Bible and Mission by Richard BauckhamIn Richard Bauckham’s excellent Bible and Mission: Christian Witness in a Postmodern World he outlines four different ‘strands’ in the big story or metanarrative of the Bible, which illustrate the idea of movement in the Bible ‘From the One to the Many’:

(1) From Abraham to all the families of the earth
(2) From Israel to all the nations
(3) The king who rules from Zion to the ends of the earth
(4) To all by way of the least

I’ve been listening to Luke’s Gospel on my way home from work recently, which reminded me of this fourth strand (though, of course, each are important themes for Luke).

Here I just want to quote something Bauckham says about the theme, and then point out what this looks like in the early chapters of Luke:

This fourth of our thematic trajectories through the biblical story is a necessary reminder that the church’s mission cannot be indifferent to the inequalities and injustices of the world into which it is sent. The gospel does not come to each person only in terms of some abstracted generality of human nature, but in the realities and differences of their social and economic situations. It engages with the injustices of the world on its way to the kingdom of God. This means that as well as the outward movement of the church’s mission in geographical extension and numerical increase, there must also be this (in the Bible’s imagery) downward movement of solidarity with the people at the bottom of the social scale of importance and wealth. It is to these – the poorest, those with no power or influence, the wretched, the neglected – to whom God has given priority in the kingdom, not only for their own sake, but also for all the rest of us who can enter the kingdom only alongside them. (pp.53-54)

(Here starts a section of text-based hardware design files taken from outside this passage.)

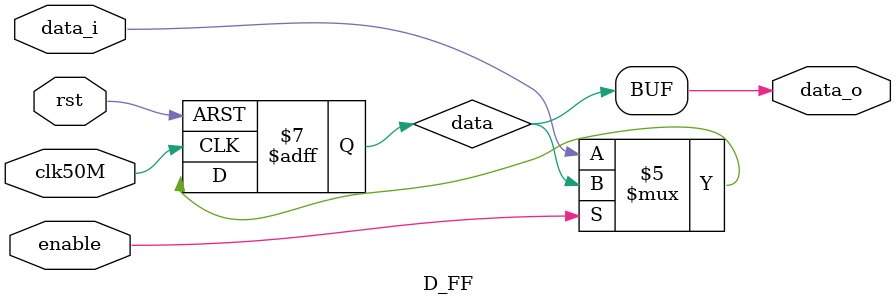
<source format=sv>
module D_FF
#(parameter WIDTH=1) // fill number of bits 
(
	input logic clk50M, rst, enable,
	input logic [WIDTH-1:0] data_i,
	output logic [WIDTH-1:0] data_o
);

/*logic clk;
clk_1Hz clk1hz ( .clk50M(clk50M), .clk(clk));*/

reg [WIDTH-1:0] data;
always_ff@ (posedge clk50M or negedge rst) 
	if (!rst) begin
		data <= 0;
	end else 
	if (!enable) begin
		data <= data_i;
	end else begin
		data <= data;
	end
assign data_o=data;
endmodule 
</source>
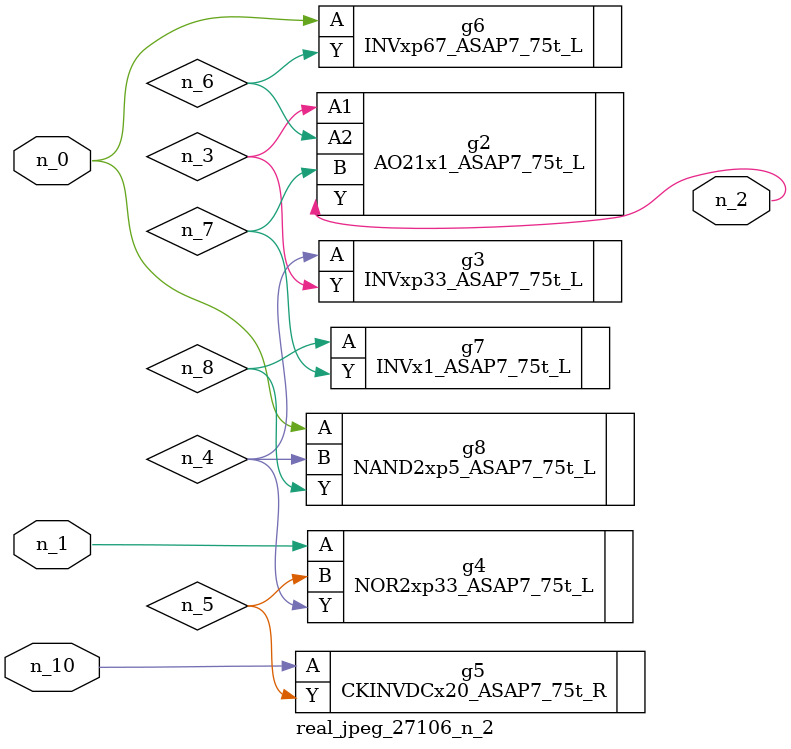
<source format=v>
module real_jpeg_27106_n_2 (n_1, n_10, n_0, n_2);

input n_1;
input n_10;
input n_0;

output n_2;

wire n_5;
wire n_4;
wire n_8;
wire n_6;
wire n_7;
wire n_3;

INVxp67_ASAP7_75t_L g6 ( 
.A(n_0),
.Y(n_6)
);

NAND2xp5_ASAP7_75t_L g8 ( 
.A(n_0),
.B(n_4),
.Y(n_8)
);

NOR2xp33_ASAP7_75t_L g4 ( 
.A(n_1),
.B(n_5),
.Y(n_4)
);

AO21x1_ASAP7_75t_L g2 ( 
.A1(n_3),
.A2(n_6),
.B(n_7),
.Y(n_2)
);

INVxp33_ASAP7_75t_L g3 ( 
.A(n_4),
.Y(n_3)
);

INVx1_ASAP7_75t_L g7 ( 
.A(n_8),
.Y(n_7)
);

CKINVDCx20_ASAP7_75t_R g5 ( 
.A(n_10),
.Y(n_5)
);


endmodule
</source>
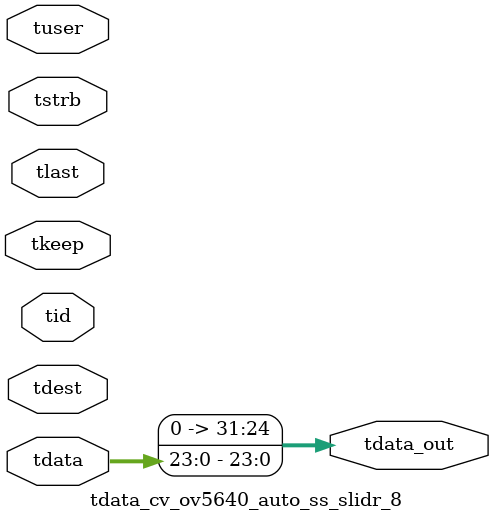
<source format=v>


`timescale 1ps/1ps

module tdata_cv_ov5640_auto_ss_slidr_8 #
(
parameter C_S_AXIS_TDATA_WIDTH = 32,
parameter C_S_AXIS_TUSER_WIDTH = 0,
parameter C_S_AXIS_TID_WIDTH   = 0,
parameter C_S_AXIS_TDEST_WIDTH = 0,
parameter C_M_AXIS_TDATA_WIDTH = 32
)
(
input  [(C_S_AXIS_TDATA_WIDTH == 0 ? 1 : C_S_AXIS_TDATA_WIDTH)-1:0     ] tdata,
input  [(C_S_AXIS_TUSER_WIDTH == 0 ? 1 : C_S_AXIS_TUSER_WIDTH)-1:0     ] tuser,
input  [(C_S_AXIS_TID_WIDTH   == 0 ? 1 : C_S_AXIS_TID_WIDTH)-1:0       ] tid,
input  [(C_S_AXIS_TDEST_WIDTH == 0 ? 1 : C_S_AXIS_TDEST_WIDTH)-1:0     ] tdest,
input  [(C_S_AXIS_TDATA_WIDTH/8)-1:0 ] tkeep,
input  [(C_S_AXIS_TDATA_WIDTH/8)-1:0 ] tstrb,
input                                                                    tlast,
output [C_M_AXIS_TDATA_WIDTH-1:0] tdata_out
);

assign tdata_out = {tdata[23:0]};

endmodule


</source>
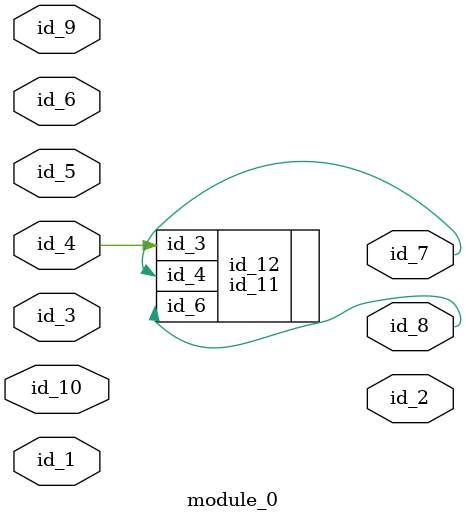
<source format=v>
module module_0 (
    id_1,
    id_2,
    id_3,
    id_4,
    id_5,
    id_6,
    id_7,
    id_8,
    id_9,
    id_10
);
  input id_10;
  input id_9;
  output id_8;
  output id_7;
  input id_6;
  input id_5;
  input id_4;
  input id_3;
  output id_2;
  input id_1;
  id_11 id_12 (
      .id_3(id_4),
      .id_6(id_8),
      .id_4(id_7)
  );
endmodule

</source>
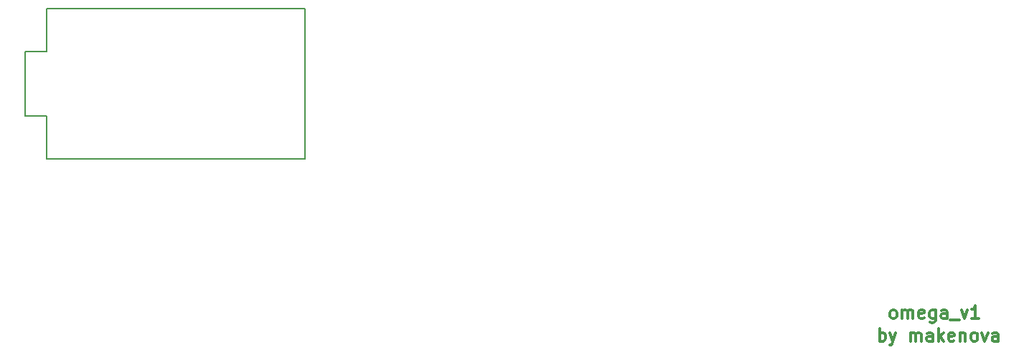
<source format=gbr>
G04 #@! TF.GenerationSoftware,KiCad,Pcbnew,(5.1.4-0-10_14)*
G04 #@! TF.CreationDate,2020-06-19T11:18:16-05:00*
G04 #@! TF.ProjectId,omega_solder,6f6d6567-615f-4736-9f6c-6465722e6b69,rev?*
G04 #@! TF.SameCoordinates,Original*
G04 #@! TF.FileFunction,Legend,Top*
G04 #@! TF.FilePolarity,Positive*
%FSLAX46Y46*%
G04 Gerber Fmt 4.6, Leading zero omitted, Abs format (unit mm)*
G04 Created by KiCad (PCBNEW (5.1.4-0-10_14)) date 2020-06-19 11:18:16*
%MOMM*%
%LPD*%
G04 APERTURE LIST*
%ADD10C,0.300000*%
%ADD11C,0.150000*%
G04 APERTURE END LIST*
D10*
X154290000Y-80942571D02*
X154290000Y-79442571D01*
X154290000Y-80014000D02*
X154432857Y-79942571D01*
X154718571Y-79942571D01*
X154861428Y-80014000D01*
X154932857Y-80085428D01*
X155004285Y-80228285D01*
X155004285Y-80656857D01*
X154932857Y-80799714D01*
X154861428Y-80871142D01*
X154718571Y-80942571D01*
X154432857Y-80942571D01*
X154290000Y-80871142D01*
X155504285Y-79942571D02*
X155861428Y-80942571D01*
X156218571Y-79942571D02*
X155861428Y-80942571D01*
X155718571Y-81299714D01*
X155647142Y-81371142D01*
X155504285Y-81442571D01*
X157932857Y-80942571D02*
X157932857Y-79942571D01*
X157932857Y-80085428D02*
X158004285Y-80014000D01*
X158147142Y-79942571D01*
X158361428Y-79942571D01*
X158504285Y-80014000D01*
X158575714Y-80156857D01*
X158575714Y-80942571D01*
X158575714Y-80156857D02*
X158647142Y-80014000D01*
X158790000Y-79942571D01*
X159004285Y-79942571D01*
X159147142Y-80014000D01*
X159218571Y-80156857D01*
X159218571Y-80942571D01*
X160575714Y-80942571D02*
X160575714Y-80156857D01*
X160504285Y-80014000D01*
X160361428Y-79942571D01*
X160075714Y-79942571D01*
X159932857Y-80014000D01*
X160575714Y-80871142D02*
X160432857Y-80942571D01*
X160075714Y-80942571D01*
X159932857Y-80871142D01*
X159861428Y-80728285D01*
X159861428Y-80585428D01*
X159932857Y-80442571D01*
X160075714Y-80371142D01*
X160432857Y-80371142D01*
X160575714Y-80299714D01*
X161290000Y-80942571D02*
X161290000Y-79442571D01*
X161432857Y-80371142D02*
X161861428Y-80942571D01*
X161861428Y-79942571D02*
X161290000Y-80514000D01*
X163075714Y-80871142D02*
X162932857Y-80942571D01*
X162647142Y-80942571D01*
X162504285Y-80871142D01*
X162432857Y-80728285D01*
X162432857Y-80156857D01*
X162504285Y-80014000D01*
X162647142Y-79942571D01*
X162932857Y-79942571D01*
X163075714Y-80014000D01*
X163147142Y-80156857D01*
X163147142Y-80299714D01*
X162432857Y-80442571D01*
X163790000Y-79942571D02*
X163790000Y-80942571D01*
X163790000Y-80085428D02*
X163861428Y-80014000D01*
X164004285Y-79942571D01*
X164218571Y-79942571D01*
X164361428Y-80014000D01*
X164432857Y-80156857D01*
X164432857Y-80942571D01*
X165361428Y-80942571D02*
X165218571Y-80871142D01*
X165147142Y-80799714D01*
X165075714Y-80656857D01*
X165075714Y-80228285D01*
X165147142Y-80085428D01*
X165218571Y-80014000D01*
X165361428Y-79942571D01*
X165575714Y-79942571D01*
X165718571Y-80014000D01*
X165790000Y-80085428D01*
X165861428Y-80228285D01*
X165861428Y-80656857D01*
X165790000Y-80799714D01*
X165718571Y-80871142D01*
X165575714Y-80942571D01*
X165361428Y-80942571D01*
X166361428Y-79942571D02*
X166718571Y-80942571D01*
X167075714Y-79942571D01*
X168290000Y-80942571D02*
X168290000Y-80156857D01*
X168218571Y-80014000D01*
X168075714Y-79942571D01*
X167790000Y-79942571D01*
X167647142Y-80014000D01*
X168290000Y-80871142D02*
X168147142Y-80942571D01*
X167790000Y-80942571D01*
X167647142Y-80871142D01*
X167575714Y-80728285D01*
X167575714Y-80585428D01*
X167647142Y-80442571D01*
X167790000Y-80371142D01*
X168147142Y-80371142D01*
X168290000Y-80299714D01*
X155817714Y-78275571D02*
X155674857Y-78204142D01*
X155603428Y-78132714D01*
X155532000Y-77989857D01*
X155532000Y-77561285D01*
X155603428Y-77418428D01*
X155674857Y-77347000D01*
X155817714Y-77275571D01*
X156032000Y-77275571D01*
X156174857Y-77347000D01*
X156246285Y-77418428D01*
X156317714Y-77561285D01*
X156317714Y-77989857D01*
X156246285Y-78132714D01*
X156174857Y-78204142D01*
X156032000Y-78275571D01*
X155817714Y-78275571D01*
X156960571Y-78275571D02*
X156960571Y-77275571D01*
X156960571Y-77418428D02*
X157032000Y-77347000D01*
X157174857Y-77275571D01*
X157389142Y-77275571D01*
X157532000Y-77347000D01*
X157603428Y-77489857D01*
X157603428Y-78275571D01*
X157603428Y-77489857D02*
X157674857Y-77347000D01*
X157817714Y-77275571D01*
X158032000Y-77275571D01*
X158174857Y-77347000D01*
X158246285Y-77489857D01*
X158246285Y-78275571D01*
X159532000Y-78204142D02*
X159389142Y-78275571D01*
X159103428Y-78275571D01*
X158960571Y-78204142D01*
X158889142Y-78061285D01*
X158889142Y-77489857D01*
X158960571Y-77347000D01*
X159103428Y-77275571D01*
X159389142Y-77275571D01*
X159532000Y-77347000D01*
X159603428Y-77489857D01*
X159603428Y-77632714D01*
X158889142Y-77775571D01*
X160889142Y-77275571D02*
X160889142Y-78489857D01*
X160817714Y-78632714D01*
X160746285Y-78704142D01*
X160603428Y-78775571D01*
X160389142Y-78775571D01*
X160246285Y-78704142D01*
X160889142Y-78204142D02*
X160746285Y-78275571D01*
X160460571Y-78275571D01*
X160317714Y-78204142D01*
X160246285Y-78132714D01*
X160174857Y-77989857D01*
X160174857Y-77561285D01*
X160246285Y-77418428D01*
X160317714Y-77347000D01*
X160460571Y-77275571D01*
X160746285Y-77275571D01*
X160889142Y-77347000D01*
X162246285Y-78275571D02*
X162246285Y-77489857D01*
X162174857Y-77347000D01*
X162032000Y-77275571D01*
X161746285Y-77275571D01*
X161603428Y-77347000D01*
X162246285Y-78204142D02*
X162103428Y-78275571D01*
X161746285Y-78275571D01*
X161603428Y-78204142D01*
X161532000Y-78061285D01*
X161532000Y-77918428D01*
X161603428Y-77775571D01*
X161746285Y-77704142D01*
X162103428Y-77704142D01*
X162246285Y-77632714D01*
X162603428Y-78418428D02*
X163746285Y-78418428D01*
X163960571Y-77275571D02*
X164317714Y-78275571D01*
X164674857Y-77275571D01*
X166032000Y-78275571D02*
X165174857Y-78275571D01*
X165603428Y-78275571D02*
X165603428Y-76775571D01*
X165460571Y-76989857D01*
X165317714Y-77132714D01*
X165174857Y-77204142D01*
D11*
X56007000Y-59436000D02*
X86487000Y-59436000D01*
X56007000Y-54356000D02*
X56007000Y-59436000D01*
X53467000Y-54356000D02*
X56007000Y-54356000D01*
X53467000Y-46736000D02*
X53467000Y-54356000D01*
X56007000Y-46736000D02*
X53467000Y-46736000D01*
X56007000Y-41656000D02*
X56007000Y-46736000D01*
X86487000Y-41656000D02*
X56007000Y-41656000D01*
X86487000Y-59436000D02*
X86487000Y-41656000D01*
M02*

</source>
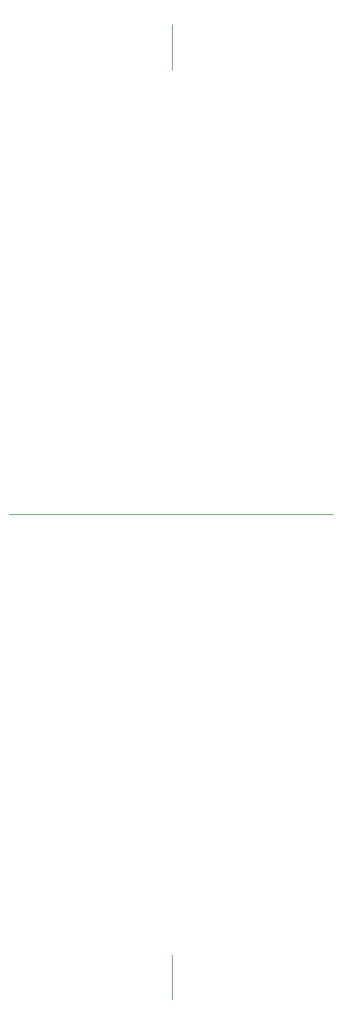
<source format=gbr>
%TF.GenerationSoftware,KiCad,Pcbnew,8.0.4-8.0.4-0~ubuntu22.04.1*%
%TF.CreationDate,2024-08-10T22:35:36+03:00*%
%TF.ProjectId,PM-RQ8-front,504d2d52-5138-42d6-9672-6f6e742e6b69,rev?*%
%TF.SameCoordinates,Original*%
%TF.FileFunction,Other,Comment*%
%FSLAX46Y46*%
G04 Gerber Fmt 4.6, Leading zero omitted, Abs format (unit mm)*
G04 Created by KiCad (PCBNEW 8.0.4-8.0.4-0~ubuntu22.04.1) date 2024-08-10 22:35:36*
%MOMM*%
%LPD*%
G01*
G04 APERTURE LIST*
%ADD10C,0.100000*%
G04 APERTURE END LIST*
D10*
X70612000Y-155448000D02*
X70612000Y-150368000D01*
X70612000Y-49784000D02*
X70612000Y-44704000D01*
X88900000Y-100330000D02*
X52070000Y-100330000D01*
M02*

</source>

Consider the broken conditions into which the Gospel was announced and Jesus was born; a tiny pocket of a vast and domineering empire

Consider the barren couple to whom John the Baptist was born

Consider young, unmarried Mary

Consider the scorn and scandal

Consider the fragility of human life, of God becoming an embryo

Consider the future task of the baby in Mary’s song, to bring down rulers and raise the humble

Consider the early witnesses of Jesus: marginalised shepherds, frail but hopeful Simeon, and ancient Anna, who had known grief after only seven years of marriage.

When God became flesh he stepped into this broken world. But what Luke expertly portrays in what he says and in what he implies is the brokenness, fragility, grief and oppression endured and caused by real people in space and time.